◆ **SELECTION**:
In a year crammed with surprises, no one can say for sure what will unfold in Cleveland, Ohio. But there are two likely outcomes: First, Cruz and Trump have each vowed to vote against a change in the GOP’s Rule 40. That’s an obscure provision that requires any candidate to win at least eight primaries and caucuses before he or she can be nominated.

Trump and Cruz will be the only two people in Cleveland with that distinction. They should also have enough delegate strength between them to block a rewrite of Rule 40. In other words, potential candidates like John Kasich, Paul Ryan and Mitt Romney won’t be eligible even if many delegates think them likely to fare better against Hillary Clinton — the race could narrow to Trump vs. Cruz.

If Trump then falls short on the first ballot, there will be a donnybrook. But it is now becoming apparent that Cruz is much better prepared to win that fight. Trump has run a campaign long on the outside game of televised rallies but short on the inside game of quietly piling up delegates.

By contrast, Cruz has been superlative playing to the inside. Just look at how craftily he captured delegates away from Trump a few days ago in North Dakota. (The capacity of the Obama team to play the inside game so well helped to propel them past Hillary Clinton in 2008.)

In a first ballot, delegates must vote for the candidate to whom they are pledged but thereafter, of course, may vote for someone else. Signs increasingly point to the fact that Republican party regulars pledged to Trump are ready to bolt on a second or third ballot. With Cruz the only other man in the race, that almost certainly means they will drift — rush? –toward the Texan, and he will take the crown.

That’s an accurate analysis. The most likely scenario now is that Cruz capitalizes on his momentum to deny Trump the delegates he needs to get to 1,237 before the convention, then wins the nomination on round 2 or later, when the GOP delegates from each state become “unbound”. And Cruz is already reaching out to the delegates to make sure that they choose him in round 2 and later rounds, as they free up.

Can Cruz win a contested convention?

 

Now, I’m going to balance that with something hilarious from moderate conservative Pulitzer Prize–winning syndicated columnist George Will, writing in National Review.

Will’s column is entitled “Ted Cruz Is Surging by Design”:

People here at Ted Cruz’s campaign headquarters are meticulously preparing to win a contested convention, if there is one. Because Donald Trump is a low-energy fellow, Cruz will be positioned to trounce him in Cleveland, where Trump’s slide toward earned oblivion would accelerate during a second ballot.

[…]For months Cruz’s national operation has been courting all convention delegates, including Trump’s. Cruz aims to make a third ballot decisive, or unnecessary.

On the eve of Wisconsin’s primary, the analytics people here knew how many undecided voters were choosing between Cruz and Trump (32,000) and how many between Cruz and John Kasich (72,000), and where they lived. Walls here are covered with notes outlining every step of each state’s multistage delegate-selection process. (Cruz’s campaign was active in Michigan when the process of selecting persons eligible to be delegates began in August 2014.) Cruz’s campaign is nurturing relationships with delegates now committed to Trump and others. In Louisiana’s primary, 58.6 percent of voters favored someone other than Trump; Cruz’s campaign knows which issues are particularly important to which Trump delegates, and Cruz people with similar values are talking to them.

◆ **TO BE DONE**:
[1] In the passage on the Republican convention, rewrite the paragraph beginning "In a first ballot, delegates must vote" more briefly while keeping its main facts.
[2] Write out the part of the passage on the Republican convention starting with "If Trump then" and going on through "Clinton in 2008.)", word for word.
The material plays no part in this work.

◆ **DATA SECTION**:
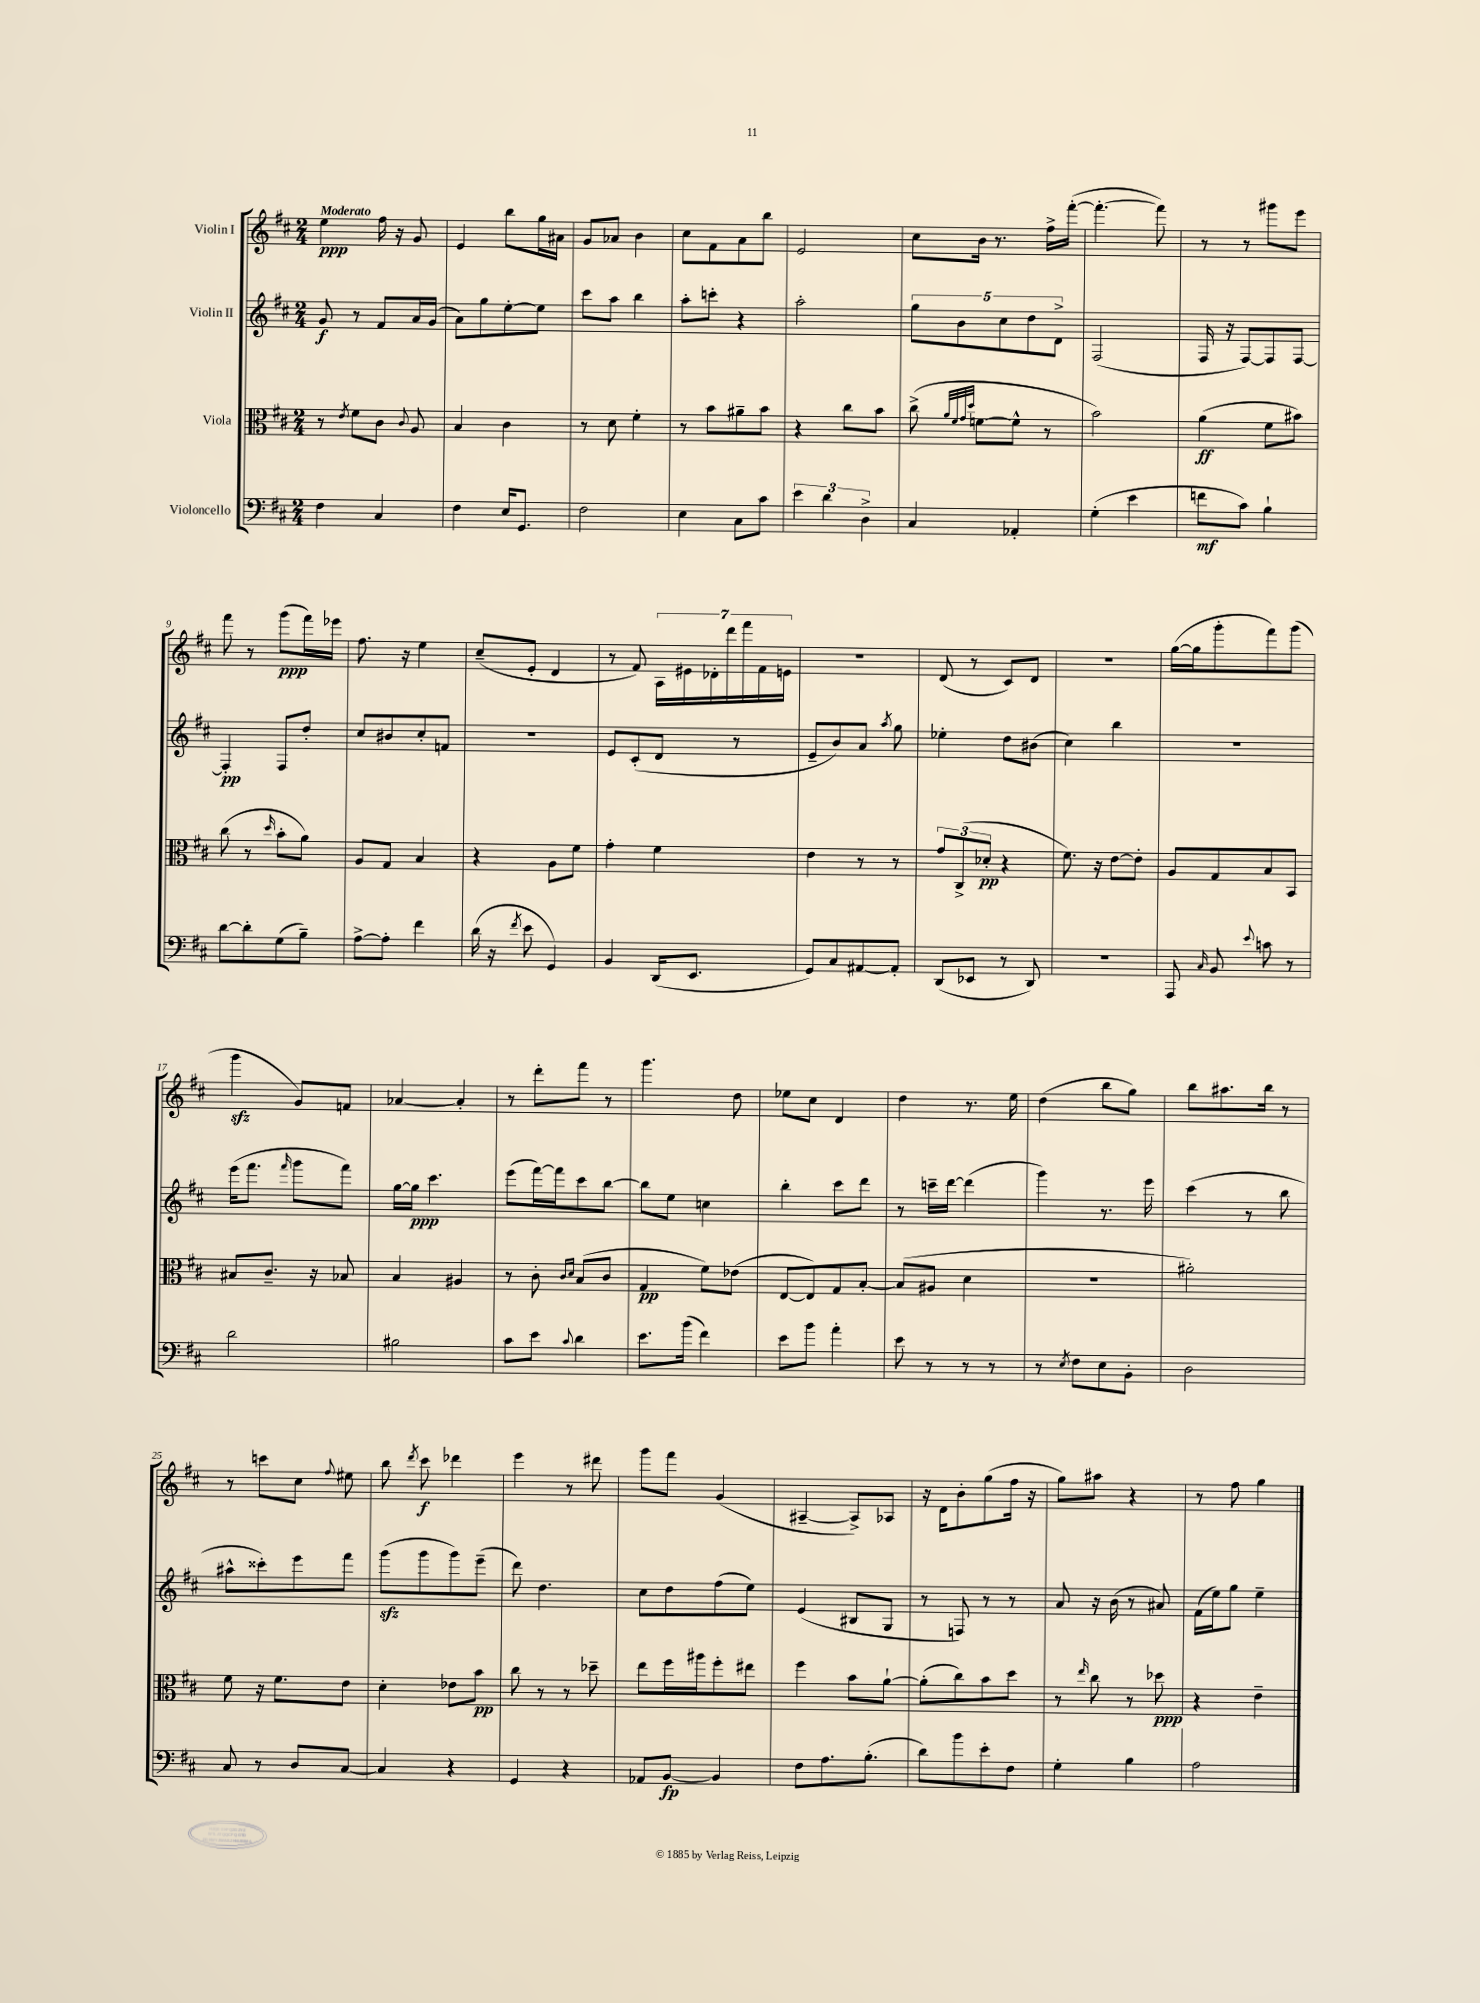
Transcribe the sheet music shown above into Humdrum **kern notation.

◆ **EXPECTED RESPONSES**:
[1] On the first ballot, delegates must vote for their pledged candidate, but afterward they may vote for someone else. There are growing signs that party regulars pledged to Trump are ready to break away on a second or third ballot. Since Cruz is the only other man in the race, they will almost certainly move toward him, and he will win the nomination.

[2]
If Trump then falls short on the first ballot, there will be a donnybrook. But it is now becoming apparent that Cruz is much better prepared to win that fight. Trump has run a campaign long on the outside game of televised rallies but short on the inside game of quietly piling up delegates.

By contrast, Cruz has been superlative playing to the inside. Just look at how craftily he captured delegates away from Trump a few days ago in North Dakota. (The capacity of the Obama team to play the inside game so well helped to propel them past Hillary Clinton in 2008.)